A new solution for sugar

One promising solution comes from Feng Jiao, the Elvera and William R. Stuckenberg Professor in the McKelvey School of Engineering at Washington University in St. Louis. Jiao has developed a two-step process that converts carbon dioxide (CO2) into valuable chemicals, including acetate and ethylene, which are crucial for producing food, plastics, and other commodities.

Jiao’s innovative tandem CO2 electrolyser can produce a kilogram of chemicals per day, a significant leap from previous technologies that managed only a gram per day.

This represents a 1,000% increase in production scale, making the technology commercially viable. This offers a potential way to industrial-scale CO2 conversion, addressing both economic and environmental concerns.

“Most work in CO2 electrocatalysis is done at a small scale,” Jiao explained. “Scaling up by three orders of magnitude to produce a kilogram per day, as we have done, is a big step, but still nowhere near the scale of global CO2 emission, which is gigatons per year.”

Jiao’s team faced numerous engineering challenges, such as separating the products and maintaining performance despite temperature and transport issues during scale-up.

Converting C02 on an industrial scale

Their tandem electrolyser works by first converting CO2 to carbon monoxide (CO) and then converting CO to multi-carbon products, enhancing efficiency through task specialisation. The system operated consistently for over 125 hours, producing 98 liters of acetate at 96% purity, showing its robustness and resilience against industrial impurities.

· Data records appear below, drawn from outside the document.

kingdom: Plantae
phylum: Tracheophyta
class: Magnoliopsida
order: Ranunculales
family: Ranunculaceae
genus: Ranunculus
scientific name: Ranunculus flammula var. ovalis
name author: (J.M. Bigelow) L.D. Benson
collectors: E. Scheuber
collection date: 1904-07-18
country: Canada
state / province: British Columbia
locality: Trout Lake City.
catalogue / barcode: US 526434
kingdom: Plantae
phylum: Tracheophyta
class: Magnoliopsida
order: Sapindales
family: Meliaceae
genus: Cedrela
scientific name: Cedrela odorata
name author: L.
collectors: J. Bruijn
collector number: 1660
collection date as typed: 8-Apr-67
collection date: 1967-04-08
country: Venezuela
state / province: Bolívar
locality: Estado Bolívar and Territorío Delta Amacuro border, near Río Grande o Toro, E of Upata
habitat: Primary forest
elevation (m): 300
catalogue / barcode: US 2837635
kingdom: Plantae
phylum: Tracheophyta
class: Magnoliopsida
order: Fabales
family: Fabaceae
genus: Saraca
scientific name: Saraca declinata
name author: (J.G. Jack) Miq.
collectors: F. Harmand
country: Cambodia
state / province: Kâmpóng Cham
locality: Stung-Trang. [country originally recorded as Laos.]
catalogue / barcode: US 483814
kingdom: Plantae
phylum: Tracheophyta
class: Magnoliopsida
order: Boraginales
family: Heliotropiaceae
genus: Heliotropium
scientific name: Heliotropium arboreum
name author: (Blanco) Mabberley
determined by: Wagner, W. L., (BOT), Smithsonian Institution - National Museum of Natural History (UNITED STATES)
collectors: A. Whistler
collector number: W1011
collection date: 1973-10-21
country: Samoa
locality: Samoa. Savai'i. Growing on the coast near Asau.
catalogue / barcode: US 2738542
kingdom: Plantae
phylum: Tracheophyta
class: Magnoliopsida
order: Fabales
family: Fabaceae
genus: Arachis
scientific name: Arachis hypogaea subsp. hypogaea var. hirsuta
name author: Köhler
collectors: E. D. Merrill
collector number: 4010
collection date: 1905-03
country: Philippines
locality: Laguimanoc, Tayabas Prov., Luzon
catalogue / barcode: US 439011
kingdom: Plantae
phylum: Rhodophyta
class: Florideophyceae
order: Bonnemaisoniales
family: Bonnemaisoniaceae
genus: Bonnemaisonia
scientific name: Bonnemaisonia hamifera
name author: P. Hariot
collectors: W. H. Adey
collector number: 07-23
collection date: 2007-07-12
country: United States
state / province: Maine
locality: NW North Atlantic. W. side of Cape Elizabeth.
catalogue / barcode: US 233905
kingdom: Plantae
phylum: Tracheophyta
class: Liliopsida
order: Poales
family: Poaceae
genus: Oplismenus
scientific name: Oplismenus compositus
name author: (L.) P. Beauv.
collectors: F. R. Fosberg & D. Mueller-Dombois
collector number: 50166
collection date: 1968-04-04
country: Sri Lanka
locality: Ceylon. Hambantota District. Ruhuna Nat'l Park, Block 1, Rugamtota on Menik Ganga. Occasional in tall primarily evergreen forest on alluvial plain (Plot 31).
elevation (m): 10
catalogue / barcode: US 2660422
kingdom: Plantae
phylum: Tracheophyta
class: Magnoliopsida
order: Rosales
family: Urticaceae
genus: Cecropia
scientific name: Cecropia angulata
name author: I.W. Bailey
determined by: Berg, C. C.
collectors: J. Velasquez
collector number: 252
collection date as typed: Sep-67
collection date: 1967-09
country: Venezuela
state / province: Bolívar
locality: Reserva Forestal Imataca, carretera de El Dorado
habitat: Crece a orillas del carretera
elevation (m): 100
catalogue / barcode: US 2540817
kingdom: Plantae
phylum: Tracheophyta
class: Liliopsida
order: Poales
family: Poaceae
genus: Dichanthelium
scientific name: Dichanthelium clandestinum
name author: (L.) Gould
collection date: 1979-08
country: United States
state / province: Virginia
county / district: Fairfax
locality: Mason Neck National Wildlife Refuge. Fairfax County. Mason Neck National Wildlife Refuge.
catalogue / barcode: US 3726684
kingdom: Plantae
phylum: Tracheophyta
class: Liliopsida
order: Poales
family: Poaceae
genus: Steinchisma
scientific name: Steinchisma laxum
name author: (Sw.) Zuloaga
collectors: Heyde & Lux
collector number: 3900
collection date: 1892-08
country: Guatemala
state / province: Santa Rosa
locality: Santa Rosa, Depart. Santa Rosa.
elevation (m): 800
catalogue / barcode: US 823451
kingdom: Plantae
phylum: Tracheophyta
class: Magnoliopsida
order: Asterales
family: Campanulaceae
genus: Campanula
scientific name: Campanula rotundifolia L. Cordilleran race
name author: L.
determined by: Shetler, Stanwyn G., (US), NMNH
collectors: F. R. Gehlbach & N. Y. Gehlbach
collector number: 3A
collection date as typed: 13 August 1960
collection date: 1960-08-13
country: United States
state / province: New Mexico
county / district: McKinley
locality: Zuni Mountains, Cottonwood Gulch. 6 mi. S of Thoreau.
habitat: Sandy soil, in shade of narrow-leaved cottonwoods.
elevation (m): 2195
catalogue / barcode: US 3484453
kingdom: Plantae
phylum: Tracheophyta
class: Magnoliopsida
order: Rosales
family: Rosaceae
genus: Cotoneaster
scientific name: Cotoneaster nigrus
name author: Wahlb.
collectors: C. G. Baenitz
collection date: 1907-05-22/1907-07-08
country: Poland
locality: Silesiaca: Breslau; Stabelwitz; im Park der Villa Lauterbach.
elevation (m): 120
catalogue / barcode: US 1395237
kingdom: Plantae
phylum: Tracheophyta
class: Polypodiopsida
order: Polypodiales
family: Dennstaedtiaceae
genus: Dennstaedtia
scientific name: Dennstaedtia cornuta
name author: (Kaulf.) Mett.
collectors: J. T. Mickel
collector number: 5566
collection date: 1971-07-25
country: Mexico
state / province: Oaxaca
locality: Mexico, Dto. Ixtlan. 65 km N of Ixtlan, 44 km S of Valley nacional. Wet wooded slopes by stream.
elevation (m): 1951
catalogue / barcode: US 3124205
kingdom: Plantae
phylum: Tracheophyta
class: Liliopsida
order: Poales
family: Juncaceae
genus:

“This is the first step in scaling up to commercial applications,”

Jiao noted, “We’re trying to invent a scalable way to produce acetate from CO2, which would allow us to shift carbon feedstocks, provide economical pathways to use CO2 and turn it into something useful, and cut down CO2 emissions associated with traditional chemical manufacturing processes.”

If this CO2 conversion process can be scaled up further, it could dramatically lower the cost of sugar used to feed the microbes in biomanufacturing. It would also reduce the environmental impact of agricultural sugar production.

“We’re in the process of scaling the system up again, by another order of magnitude,” Jiao said. “We’re working on fine-tuning the system, for example by using different catalysts, and improving performance by making the more stable, robust and efficient. If everything works out, we could be seeing this technology in a commercial scale demonstration in five to ten years.”